Bingley goes on to describe that all that remained of the castle were a few foundation walls consisting of regular masonry 8 feet thick probably from the keep forming a quadrangle 20 feet square. There was a door in the west wall and the whole surrounded on the west, south and east sides by a double vallum. Interestingly Bingley goes on to state that ‘from the material used in the walls and the style of the building we must conclude them to be of Roman origin’ (Bingley, 1817, 57).

A hundred years later in 1914 a description of the castle was a ‘raised mound of the castle was 31 feet above its ditch and 40 feet in diameter at the top’, but now only one large piece of flint masonry five feet thick was visible. Significantly, however, it was now recognised as the remains of a Norman Castle (Williams-Freeman, 1915, 400-1).
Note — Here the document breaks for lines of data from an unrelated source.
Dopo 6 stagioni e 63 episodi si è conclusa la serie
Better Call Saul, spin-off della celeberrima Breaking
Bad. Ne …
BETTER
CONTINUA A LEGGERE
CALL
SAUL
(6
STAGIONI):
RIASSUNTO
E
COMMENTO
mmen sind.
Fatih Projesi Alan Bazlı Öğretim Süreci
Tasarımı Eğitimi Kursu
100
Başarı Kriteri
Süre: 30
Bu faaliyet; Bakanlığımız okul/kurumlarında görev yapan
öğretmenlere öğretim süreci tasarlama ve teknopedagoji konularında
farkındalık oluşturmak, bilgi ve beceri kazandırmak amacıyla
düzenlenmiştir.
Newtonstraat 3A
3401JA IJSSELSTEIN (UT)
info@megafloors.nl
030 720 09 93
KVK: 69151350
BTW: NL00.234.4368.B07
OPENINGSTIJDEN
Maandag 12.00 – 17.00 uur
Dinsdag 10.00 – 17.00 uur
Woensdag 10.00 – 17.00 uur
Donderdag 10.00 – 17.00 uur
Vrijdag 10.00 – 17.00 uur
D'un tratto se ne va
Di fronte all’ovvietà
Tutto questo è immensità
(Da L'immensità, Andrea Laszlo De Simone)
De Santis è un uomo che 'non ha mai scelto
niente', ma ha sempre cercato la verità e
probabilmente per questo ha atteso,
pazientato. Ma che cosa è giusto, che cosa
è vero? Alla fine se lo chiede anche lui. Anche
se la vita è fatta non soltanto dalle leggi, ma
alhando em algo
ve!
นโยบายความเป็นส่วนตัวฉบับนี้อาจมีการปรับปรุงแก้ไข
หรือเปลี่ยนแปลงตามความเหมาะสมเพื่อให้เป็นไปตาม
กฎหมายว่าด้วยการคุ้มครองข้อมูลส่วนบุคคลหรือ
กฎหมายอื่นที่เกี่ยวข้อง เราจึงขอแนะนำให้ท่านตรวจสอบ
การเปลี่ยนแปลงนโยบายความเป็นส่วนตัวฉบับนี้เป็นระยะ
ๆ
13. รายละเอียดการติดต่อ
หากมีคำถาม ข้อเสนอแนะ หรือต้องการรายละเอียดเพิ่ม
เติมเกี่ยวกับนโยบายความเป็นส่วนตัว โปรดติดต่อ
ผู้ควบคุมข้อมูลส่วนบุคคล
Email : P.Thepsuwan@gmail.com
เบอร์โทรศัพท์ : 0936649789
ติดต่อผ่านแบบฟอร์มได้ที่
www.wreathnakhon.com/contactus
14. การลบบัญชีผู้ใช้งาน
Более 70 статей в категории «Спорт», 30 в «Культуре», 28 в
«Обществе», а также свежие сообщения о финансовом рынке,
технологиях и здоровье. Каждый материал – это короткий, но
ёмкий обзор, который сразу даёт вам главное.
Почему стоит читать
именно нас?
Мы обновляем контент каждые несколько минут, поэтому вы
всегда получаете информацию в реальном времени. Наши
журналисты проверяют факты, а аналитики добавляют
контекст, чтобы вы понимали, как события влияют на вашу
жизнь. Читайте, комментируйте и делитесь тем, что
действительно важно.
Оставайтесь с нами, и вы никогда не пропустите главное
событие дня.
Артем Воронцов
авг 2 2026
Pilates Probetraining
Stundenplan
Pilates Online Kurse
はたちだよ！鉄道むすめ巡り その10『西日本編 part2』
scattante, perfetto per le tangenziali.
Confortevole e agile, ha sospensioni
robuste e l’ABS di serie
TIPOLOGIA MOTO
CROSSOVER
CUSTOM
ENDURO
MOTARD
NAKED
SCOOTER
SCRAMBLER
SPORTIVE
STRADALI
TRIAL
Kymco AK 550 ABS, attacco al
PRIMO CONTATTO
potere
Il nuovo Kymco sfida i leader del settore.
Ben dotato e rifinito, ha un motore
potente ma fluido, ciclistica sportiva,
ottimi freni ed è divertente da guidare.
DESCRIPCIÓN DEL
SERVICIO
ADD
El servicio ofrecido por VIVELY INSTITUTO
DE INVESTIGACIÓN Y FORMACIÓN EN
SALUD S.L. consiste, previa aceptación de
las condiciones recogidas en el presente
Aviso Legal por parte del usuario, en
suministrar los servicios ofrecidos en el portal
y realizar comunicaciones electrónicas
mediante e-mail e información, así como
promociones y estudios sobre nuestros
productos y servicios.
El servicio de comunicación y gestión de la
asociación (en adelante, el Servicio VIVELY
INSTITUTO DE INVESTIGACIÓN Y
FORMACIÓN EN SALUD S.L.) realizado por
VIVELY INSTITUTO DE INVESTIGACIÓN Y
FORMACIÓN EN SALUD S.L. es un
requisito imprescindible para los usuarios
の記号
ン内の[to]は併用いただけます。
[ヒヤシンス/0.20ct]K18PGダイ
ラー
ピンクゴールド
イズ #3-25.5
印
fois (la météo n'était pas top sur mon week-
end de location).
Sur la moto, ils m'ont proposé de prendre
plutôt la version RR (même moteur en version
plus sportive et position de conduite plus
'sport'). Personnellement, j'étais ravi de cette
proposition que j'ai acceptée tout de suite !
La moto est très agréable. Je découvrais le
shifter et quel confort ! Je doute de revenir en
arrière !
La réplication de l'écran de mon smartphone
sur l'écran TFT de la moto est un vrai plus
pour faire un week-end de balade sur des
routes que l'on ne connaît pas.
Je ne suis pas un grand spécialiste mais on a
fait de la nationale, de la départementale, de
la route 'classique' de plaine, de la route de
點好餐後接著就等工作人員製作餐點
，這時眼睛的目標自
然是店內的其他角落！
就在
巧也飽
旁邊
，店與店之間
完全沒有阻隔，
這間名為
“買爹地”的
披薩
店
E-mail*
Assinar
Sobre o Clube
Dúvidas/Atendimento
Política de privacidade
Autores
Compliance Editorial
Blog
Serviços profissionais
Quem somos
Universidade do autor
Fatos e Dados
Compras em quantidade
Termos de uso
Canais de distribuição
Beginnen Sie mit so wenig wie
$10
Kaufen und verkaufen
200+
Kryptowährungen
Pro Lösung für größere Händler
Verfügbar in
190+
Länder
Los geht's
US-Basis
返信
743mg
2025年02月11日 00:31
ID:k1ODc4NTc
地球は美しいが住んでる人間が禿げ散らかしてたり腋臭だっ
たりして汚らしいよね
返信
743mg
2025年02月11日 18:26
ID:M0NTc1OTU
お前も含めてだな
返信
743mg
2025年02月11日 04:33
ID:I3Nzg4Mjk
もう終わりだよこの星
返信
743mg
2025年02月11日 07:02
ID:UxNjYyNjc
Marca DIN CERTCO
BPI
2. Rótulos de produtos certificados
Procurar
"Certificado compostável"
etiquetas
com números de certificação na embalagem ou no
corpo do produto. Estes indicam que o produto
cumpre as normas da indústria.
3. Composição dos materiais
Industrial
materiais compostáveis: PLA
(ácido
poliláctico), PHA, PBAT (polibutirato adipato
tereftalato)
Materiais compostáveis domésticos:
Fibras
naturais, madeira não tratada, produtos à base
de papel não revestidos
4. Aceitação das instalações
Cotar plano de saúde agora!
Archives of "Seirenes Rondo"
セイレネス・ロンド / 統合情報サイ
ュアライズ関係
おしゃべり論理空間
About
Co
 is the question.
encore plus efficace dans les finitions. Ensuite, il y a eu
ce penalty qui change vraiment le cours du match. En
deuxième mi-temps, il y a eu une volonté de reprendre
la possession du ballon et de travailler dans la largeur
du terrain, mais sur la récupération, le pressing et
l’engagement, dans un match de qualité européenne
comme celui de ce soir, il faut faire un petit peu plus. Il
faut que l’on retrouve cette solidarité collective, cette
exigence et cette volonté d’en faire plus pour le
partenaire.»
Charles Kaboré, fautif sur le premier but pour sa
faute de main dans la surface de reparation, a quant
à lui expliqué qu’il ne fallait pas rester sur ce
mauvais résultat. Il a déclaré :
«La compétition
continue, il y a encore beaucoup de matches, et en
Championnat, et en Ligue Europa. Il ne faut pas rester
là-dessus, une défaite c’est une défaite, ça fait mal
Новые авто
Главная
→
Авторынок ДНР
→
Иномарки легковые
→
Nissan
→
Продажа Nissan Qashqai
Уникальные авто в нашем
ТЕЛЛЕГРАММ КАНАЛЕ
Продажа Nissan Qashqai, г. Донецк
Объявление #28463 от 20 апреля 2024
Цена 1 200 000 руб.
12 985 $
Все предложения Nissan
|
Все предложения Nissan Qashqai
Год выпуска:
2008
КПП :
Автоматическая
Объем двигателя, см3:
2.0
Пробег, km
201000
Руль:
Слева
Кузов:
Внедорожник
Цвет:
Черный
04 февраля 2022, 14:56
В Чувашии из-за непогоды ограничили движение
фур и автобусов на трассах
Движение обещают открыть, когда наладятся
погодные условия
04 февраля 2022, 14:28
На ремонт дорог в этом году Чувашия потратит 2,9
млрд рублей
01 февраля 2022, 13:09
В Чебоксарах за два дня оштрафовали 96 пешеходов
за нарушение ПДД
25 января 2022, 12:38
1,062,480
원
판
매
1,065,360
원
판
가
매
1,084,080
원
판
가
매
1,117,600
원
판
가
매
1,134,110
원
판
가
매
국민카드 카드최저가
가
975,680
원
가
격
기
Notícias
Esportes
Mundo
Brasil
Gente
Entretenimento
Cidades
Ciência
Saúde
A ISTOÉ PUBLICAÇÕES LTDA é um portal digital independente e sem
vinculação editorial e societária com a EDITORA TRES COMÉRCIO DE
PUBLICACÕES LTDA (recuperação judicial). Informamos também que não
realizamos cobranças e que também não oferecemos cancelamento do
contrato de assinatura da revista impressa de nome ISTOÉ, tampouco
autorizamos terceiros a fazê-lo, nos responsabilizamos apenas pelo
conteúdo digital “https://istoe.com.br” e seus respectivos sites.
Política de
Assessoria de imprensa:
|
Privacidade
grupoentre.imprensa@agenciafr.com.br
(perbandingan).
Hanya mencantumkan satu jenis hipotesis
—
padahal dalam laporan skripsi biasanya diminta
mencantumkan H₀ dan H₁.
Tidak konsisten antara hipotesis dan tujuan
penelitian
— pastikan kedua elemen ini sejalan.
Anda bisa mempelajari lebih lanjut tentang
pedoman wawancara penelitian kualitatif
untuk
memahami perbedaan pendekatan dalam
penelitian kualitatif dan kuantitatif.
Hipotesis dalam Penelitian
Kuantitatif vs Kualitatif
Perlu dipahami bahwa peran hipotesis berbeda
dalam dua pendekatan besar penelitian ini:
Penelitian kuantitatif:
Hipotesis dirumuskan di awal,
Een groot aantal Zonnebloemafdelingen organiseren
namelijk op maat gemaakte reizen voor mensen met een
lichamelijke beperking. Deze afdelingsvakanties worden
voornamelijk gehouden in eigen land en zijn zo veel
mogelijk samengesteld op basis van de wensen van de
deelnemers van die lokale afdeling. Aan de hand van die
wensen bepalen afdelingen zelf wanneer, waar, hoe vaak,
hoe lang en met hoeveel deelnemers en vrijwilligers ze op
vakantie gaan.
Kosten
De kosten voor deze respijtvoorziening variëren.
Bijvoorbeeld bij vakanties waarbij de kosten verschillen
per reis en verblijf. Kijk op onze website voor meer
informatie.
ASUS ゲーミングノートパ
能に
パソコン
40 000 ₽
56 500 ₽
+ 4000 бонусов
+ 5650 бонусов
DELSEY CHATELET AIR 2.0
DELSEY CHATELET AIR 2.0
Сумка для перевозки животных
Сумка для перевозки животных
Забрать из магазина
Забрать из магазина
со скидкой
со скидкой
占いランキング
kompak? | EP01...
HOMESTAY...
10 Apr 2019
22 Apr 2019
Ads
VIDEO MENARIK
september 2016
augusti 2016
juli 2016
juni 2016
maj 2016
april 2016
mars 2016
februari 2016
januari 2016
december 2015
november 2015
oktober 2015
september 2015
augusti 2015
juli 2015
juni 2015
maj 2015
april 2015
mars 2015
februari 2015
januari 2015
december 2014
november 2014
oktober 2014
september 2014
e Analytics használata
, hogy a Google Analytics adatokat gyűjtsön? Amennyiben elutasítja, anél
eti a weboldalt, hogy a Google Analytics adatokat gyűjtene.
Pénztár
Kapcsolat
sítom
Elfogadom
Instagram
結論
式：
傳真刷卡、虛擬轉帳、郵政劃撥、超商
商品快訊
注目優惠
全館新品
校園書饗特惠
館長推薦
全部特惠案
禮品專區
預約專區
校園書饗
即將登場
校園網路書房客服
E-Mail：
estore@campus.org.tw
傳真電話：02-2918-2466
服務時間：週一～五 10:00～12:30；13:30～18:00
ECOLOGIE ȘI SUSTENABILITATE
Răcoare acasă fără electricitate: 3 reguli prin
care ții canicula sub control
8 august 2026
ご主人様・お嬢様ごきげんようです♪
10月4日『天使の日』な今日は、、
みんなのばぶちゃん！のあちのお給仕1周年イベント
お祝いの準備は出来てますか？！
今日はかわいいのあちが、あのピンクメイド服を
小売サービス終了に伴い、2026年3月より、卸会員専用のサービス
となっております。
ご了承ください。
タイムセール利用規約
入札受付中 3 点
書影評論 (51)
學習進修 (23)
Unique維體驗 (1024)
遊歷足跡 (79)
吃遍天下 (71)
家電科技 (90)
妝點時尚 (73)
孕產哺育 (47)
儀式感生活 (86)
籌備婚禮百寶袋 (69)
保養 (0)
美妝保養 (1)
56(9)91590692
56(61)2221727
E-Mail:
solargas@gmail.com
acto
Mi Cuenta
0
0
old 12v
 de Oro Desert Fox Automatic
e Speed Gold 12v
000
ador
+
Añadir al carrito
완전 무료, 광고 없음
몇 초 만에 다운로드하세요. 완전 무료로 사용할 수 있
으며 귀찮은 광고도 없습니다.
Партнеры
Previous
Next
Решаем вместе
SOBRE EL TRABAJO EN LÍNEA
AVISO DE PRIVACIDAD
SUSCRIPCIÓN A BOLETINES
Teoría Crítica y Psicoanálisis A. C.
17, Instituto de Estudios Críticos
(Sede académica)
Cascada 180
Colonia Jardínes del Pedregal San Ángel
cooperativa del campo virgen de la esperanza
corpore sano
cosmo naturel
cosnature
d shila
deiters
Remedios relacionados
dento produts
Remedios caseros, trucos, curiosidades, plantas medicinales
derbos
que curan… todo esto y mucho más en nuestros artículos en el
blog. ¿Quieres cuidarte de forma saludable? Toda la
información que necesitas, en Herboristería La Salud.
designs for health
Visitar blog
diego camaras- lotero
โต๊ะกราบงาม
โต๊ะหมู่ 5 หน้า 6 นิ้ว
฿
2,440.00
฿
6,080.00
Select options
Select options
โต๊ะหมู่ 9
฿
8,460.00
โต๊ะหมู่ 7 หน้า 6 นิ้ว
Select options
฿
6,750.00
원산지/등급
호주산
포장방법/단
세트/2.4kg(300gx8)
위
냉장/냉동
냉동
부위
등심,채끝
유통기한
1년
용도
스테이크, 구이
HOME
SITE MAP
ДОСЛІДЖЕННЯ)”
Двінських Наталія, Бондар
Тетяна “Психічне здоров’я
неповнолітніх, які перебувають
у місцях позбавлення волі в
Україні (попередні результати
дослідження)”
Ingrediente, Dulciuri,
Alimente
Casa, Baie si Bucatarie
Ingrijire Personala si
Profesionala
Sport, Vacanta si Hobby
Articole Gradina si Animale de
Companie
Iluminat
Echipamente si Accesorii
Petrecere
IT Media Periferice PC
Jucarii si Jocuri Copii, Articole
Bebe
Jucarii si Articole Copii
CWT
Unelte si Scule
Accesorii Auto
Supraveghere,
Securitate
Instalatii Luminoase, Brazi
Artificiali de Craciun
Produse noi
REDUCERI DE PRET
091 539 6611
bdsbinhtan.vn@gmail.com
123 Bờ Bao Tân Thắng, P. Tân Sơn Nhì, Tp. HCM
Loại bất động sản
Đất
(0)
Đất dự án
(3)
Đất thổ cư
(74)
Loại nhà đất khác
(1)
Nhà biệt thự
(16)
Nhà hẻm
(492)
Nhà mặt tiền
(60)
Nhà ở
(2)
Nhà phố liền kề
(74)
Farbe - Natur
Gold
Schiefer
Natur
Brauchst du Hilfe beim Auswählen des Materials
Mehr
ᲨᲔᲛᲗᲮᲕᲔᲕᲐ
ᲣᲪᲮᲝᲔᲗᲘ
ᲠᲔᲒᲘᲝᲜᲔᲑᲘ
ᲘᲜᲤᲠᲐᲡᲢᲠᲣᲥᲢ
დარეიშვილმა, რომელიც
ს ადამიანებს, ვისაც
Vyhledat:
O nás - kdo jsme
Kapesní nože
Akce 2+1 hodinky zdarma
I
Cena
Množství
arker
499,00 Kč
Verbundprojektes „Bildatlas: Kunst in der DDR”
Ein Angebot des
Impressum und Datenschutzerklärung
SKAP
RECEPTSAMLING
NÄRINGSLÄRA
So how did the village acquire the name of Rowland’s Castle? The evidence suggests that it was not until the mid-eighteenth century that there was any village at all but just a few buildings. It was practice for some places to be known by features within the landscape and in the eighteenth century the castle at Rowland’s was thought to have been of Roman origin hence Roman Castle. In 1817 it has been suggested that the name was changed to Rowland’s ‘as more congenial to the sentiments of the vulgar, who supposed it to have been the residence of a famous warrior, for such is the village tradition’ (Bingley, 1817, 55). It is also possible that by the mid-eighteenth century that it was recognised that the castle was not Roman but Norman. Either way Rowland’s, with or without an apostrophe, became the recognised name of the village. The arrival of the railway in the mid-nineteenth century saw the expansion and the development of the village as we know it today.

References

BINGLEY, W. 1817. A Topographical Account of the Hundred of Bosmere, Havant, Havant Press.

MORRIS, J. 1982. Domesday Book, Hampshire, Chichester, Phillimore.

ROWLEY, T. 1997. Norman England, London, English Heritage.

WILLIAMS-FREEMAN, J. P. 1915. Field Archaeology as illustrated by Hampshire, London, Macmillan and Co.